Her mother didn’t seem surprised to see her
so early.
“Did you have a nice time, dear?”
Jane said that she’d had fun. But that
afternoon she suffered with pain in her stomach and bloating (“What exactly did
you eat at the Lefanus?”). And the next day her period came rather copiously
and early—which ought to have been a relief but wasn’t, because it hadn’t
occurred to her until then (despite the biology lessons) that she could be
pregnant. The weather changed, too. So it was all right for her to curl up
under her eiderdown, hugging a hot-water bottle to her stomach, reading her
Chalet School books and looking up from time to time at the rain running down
the window. Her mother brought her tea with two sugars, and aspirin.
Jane never told anyone what had happened to
her (not even, years later, the boyfriend who became her husband, and who might
have wondered). And in a way she never assimilated the experience, though she
didn’t forget it, either. As an adult, she took on board all the usual Tory
disapproval toward drugs and juvenile delinquency and underage sex, and never
saw any implications for her own case. She was fearful for her own daughters,
as normal mothers were, without connecting her fears to anything that had
happened to her. Her early initiation stayed in a sealed compartment in her
thoughts and seemed to have no effects, no consequences.

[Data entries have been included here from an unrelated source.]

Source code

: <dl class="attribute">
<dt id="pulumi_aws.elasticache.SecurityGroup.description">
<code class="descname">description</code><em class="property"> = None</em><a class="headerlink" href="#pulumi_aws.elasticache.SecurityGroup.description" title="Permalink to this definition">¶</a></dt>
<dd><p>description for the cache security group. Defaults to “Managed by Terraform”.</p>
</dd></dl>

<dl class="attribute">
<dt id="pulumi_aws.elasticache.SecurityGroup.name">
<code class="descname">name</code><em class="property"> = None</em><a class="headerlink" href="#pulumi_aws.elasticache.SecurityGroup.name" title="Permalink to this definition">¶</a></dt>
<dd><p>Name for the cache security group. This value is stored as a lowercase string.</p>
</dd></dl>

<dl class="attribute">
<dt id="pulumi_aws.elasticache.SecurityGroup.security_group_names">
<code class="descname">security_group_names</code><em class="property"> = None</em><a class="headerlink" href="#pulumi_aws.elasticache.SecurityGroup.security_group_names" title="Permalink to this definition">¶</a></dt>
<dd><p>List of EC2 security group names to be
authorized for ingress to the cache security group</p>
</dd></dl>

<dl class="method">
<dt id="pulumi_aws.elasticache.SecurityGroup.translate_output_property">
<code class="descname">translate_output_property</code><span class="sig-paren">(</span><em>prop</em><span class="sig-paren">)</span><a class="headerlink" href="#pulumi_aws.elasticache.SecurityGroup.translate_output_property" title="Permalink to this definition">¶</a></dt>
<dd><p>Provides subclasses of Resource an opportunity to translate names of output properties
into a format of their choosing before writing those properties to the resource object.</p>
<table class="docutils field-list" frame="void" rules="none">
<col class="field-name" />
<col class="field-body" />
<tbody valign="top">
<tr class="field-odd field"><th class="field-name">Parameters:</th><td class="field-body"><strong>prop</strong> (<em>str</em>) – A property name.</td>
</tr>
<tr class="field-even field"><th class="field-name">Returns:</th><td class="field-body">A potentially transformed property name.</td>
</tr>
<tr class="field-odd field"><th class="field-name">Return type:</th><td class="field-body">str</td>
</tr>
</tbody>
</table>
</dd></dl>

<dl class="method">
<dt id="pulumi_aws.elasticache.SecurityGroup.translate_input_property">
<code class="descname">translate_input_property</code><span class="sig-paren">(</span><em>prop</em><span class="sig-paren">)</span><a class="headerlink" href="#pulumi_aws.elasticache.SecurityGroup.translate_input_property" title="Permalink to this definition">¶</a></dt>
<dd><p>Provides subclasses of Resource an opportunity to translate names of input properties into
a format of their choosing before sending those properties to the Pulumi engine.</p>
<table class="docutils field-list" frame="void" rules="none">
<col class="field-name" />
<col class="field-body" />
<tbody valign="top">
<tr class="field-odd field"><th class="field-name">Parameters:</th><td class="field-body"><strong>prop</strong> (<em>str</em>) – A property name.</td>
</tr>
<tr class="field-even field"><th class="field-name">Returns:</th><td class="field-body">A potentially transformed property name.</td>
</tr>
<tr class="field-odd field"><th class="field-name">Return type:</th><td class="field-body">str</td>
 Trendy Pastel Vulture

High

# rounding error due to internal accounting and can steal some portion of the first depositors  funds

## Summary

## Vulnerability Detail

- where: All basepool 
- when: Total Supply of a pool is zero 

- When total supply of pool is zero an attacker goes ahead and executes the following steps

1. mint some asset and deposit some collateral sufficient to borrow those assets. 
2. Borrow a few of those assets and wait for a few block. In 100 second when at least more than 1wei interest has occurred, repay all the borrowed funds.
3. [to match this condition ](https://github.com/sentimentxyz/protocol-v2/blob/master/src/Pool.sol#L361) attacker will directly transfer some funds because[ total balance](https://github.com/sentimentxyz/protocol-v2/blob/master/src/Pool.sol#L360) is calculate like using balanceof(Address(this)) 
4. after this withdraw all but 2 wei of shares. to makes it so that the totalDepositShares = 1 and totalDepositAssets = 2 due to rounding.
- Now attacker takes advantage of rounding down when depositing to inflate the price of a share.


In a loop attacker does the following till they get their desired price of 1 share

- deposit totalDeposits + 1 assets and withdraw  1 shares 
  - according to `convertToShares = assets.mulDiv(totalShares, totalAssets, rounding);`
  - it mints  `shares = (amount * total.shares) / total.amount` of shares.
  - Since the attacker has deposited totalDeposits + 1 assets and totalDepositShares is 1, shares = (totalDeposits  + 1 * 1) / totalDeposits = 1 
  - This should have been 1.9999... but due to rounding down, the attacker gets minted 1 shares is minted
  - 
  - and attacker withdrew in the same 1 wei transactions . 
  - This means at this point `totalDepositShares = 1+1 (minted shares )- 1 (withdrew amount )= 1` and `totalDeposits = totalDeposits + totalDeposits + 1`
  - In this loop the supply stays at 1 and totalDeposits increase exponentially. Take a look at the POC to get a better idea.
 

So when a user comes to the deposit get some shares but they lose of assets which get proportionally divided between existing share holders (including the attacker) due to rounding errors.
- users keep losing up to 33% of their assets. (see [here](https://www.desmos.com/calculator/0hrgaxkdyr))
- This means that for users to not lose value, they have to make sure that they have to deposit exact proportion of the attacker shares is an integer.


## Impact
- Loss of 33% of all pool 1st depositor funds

Jane and her husband divorced in their
mid-fifties, and her friends advised her to have counselling. The counsellor
was a nice, intelligent woman. (Actually, she couldn’t help feeling exasperated
by Jane and her heavy, patient sorrows: her expensive clothes, her lack of
imagination, the silk scarf thrown girlishly over one shoulder. Of course, she
was much too professional to let this show.) Jane confessed that she had always
felt as if she were on the wrong side of a barrier, cutting her off from the
real life she was meant to be living.
“What’s it like, then, real life on the other
side?”
Haltingly, Jane described a summer day beside
a swimming pool. A long sunlit room with white walls and a white bed. A breeze
is blowing; long white curtains are dragged sluggishly backward and forward on
a pale wood floor. (These women’s fantasies, the counsellor thought, have more
to do with interior décor than with repressed desires.) Then Jane got into her
stride, and the narrative became more interesting. “A boy and a girl,” she
said, “are naked, asleep in the bed. I am curled on a rug on the floor beside
them. The boy turns over in his sleep, flings out his arm, and his hand dangles
to the floor. I think he’s seeking out the cool, down there under the bed. I
move carefully on my rug, so as not to wake him. I move so that his hand is
touching me.”
That’s more like it, the counsellor thought.
That’s something.
As for Daniel, well, he trained as a lawyer after
he’d finished his literature degree. He got out of the drink and the drugs not
long after university. (Paddy never did; he died.) Daniel lives in Zurich now,
with his second wife, whom he loves very much, and occasionally, when he’s
bored with his respectable Swiss friends and wants to shock them, he tells
stories about his wild youth. He is in international human-rights law; he’s a
force for good. He’s a good husband and father, too (more dedicated, because of
the wildness in his past). Of course, he’s ambitious and likes power.
He can just about remember Nigel, and Nigel’s
parents’ house that summer, and Fiona (they were together off and on for a few
months afterward). But he has no memory at all of Jane. Even if by some miracle
he ever met her, and she recognized him and told him the whole story (which she
would never do), it wouldn’t bring anything back. It isn’t only that the drink
and the drugs made him forget. He’s had too much happiness in his life since,
too much experience; he’s lost that fine-tuning that could hold on to the smell
of the ham in the off-license, the wetness of the swimming costume, the girl’s
cold skin and her naïveté, her extraordinary offer of herself without reserve,
the curtains sweeping the floor in the morning light. It’s all just gone.